• Document extract:
Reputation: 1944
I have data with column foo which can be
foo
abcdef_zh
abcdf_grtyu_zt
pqlmn@xl
from here I want to create two columns such that
Part 1 Part 2
abcdef zh
abcdf_grtyu zt
pqlmn xl
The code I am using for this is
data = data.withColumn("Part 1",split(data["foo"],substring(data["foo"],-3,1))).get_item(0)
data = data.withColumn("Part 2",split(data["foo"],substring(data["foo"],-3,1))).get_item(1)
However I am getting an error column not iterable
Upvotes: 0
Views: 2649
Reputation: 1
pyspark udf code to split by last delimiter
@F.udf(returnType=T.ArrayType(T.StringType()))
def split_by_last_delm(str, delimiter):
if str is None:
return None
split_array = str.rsplit(delimiter, 1)

• Extracted data:
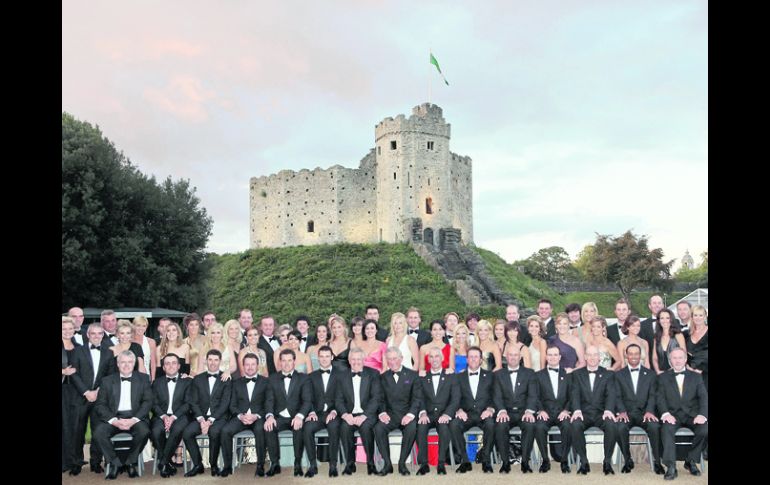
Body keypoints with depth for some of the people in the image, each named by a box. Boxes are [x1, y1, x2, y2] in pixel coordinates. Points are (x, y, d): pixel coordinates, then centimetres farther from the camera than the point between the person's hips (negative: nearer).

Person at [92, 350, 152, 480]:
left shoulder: (143, 378, 11)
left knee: (144, 431, -31)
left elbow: (147, 401, 1)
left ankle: (130, 462, -5)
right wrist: (114, 420, -14)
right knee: (98, 433, -28)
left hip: (135, 417, -1)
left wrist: (134, 420, -15)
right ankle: (115, 463, -6)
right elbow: (100, 405, 4)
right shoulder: (107, 381, 12)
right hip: (113, 417, 1)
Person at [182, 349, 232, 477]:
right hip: (200, 417, 3)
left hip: (218, 417, -3)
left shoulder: (227, 379, 4)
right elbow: (193, 402, 5)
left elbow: (224, 403, -5)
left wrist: (210, 420, -16)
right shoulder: (197, 379, 13)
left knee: (214, 432, -34)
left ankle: (214, 464, -12)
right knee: (187, 432, -25)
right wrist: (201, 419, -11)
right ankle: (197, 464, -7)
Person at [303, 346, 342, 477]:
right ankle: (312, 465, -19)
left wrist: (334, 412, -16)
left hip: (332, 414, -2)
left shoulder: (339, 375, 12)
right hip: (317, 413, 2)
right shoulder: (311, 376, 19)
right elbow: (309, 398, 8)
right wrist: (311, 412, -12)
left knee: (334, 427, -35)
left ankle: (333, 465, -25)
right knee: (307, 428, -30)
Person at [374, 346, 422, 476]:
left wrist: (411, 414, -17)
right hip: (390, 414, 1)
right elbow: (381, 399, 7)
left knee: (411, 428, -33)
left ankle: (402, 463, -16)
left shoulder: (412, 375, 7)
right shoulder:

• Action item: From the forum thread above on splitting a PySpark column, reproduce the passage word for word, beginning at "However I am" and ending after "split_array = str.rsplit(delimiter, 1)".

• Finished task:
However I am getting an error column not iterable
Upvotes: 0
Views: 2649
Reputation: 1
pyspark udf code to split by last delimiter
@F.udf(returnType=T.ArrayType(T.StringType()))
def split_by_last_delm(str, delimiter):
if str is None:
return None
split_array = str.rsplit(delimiter, 1)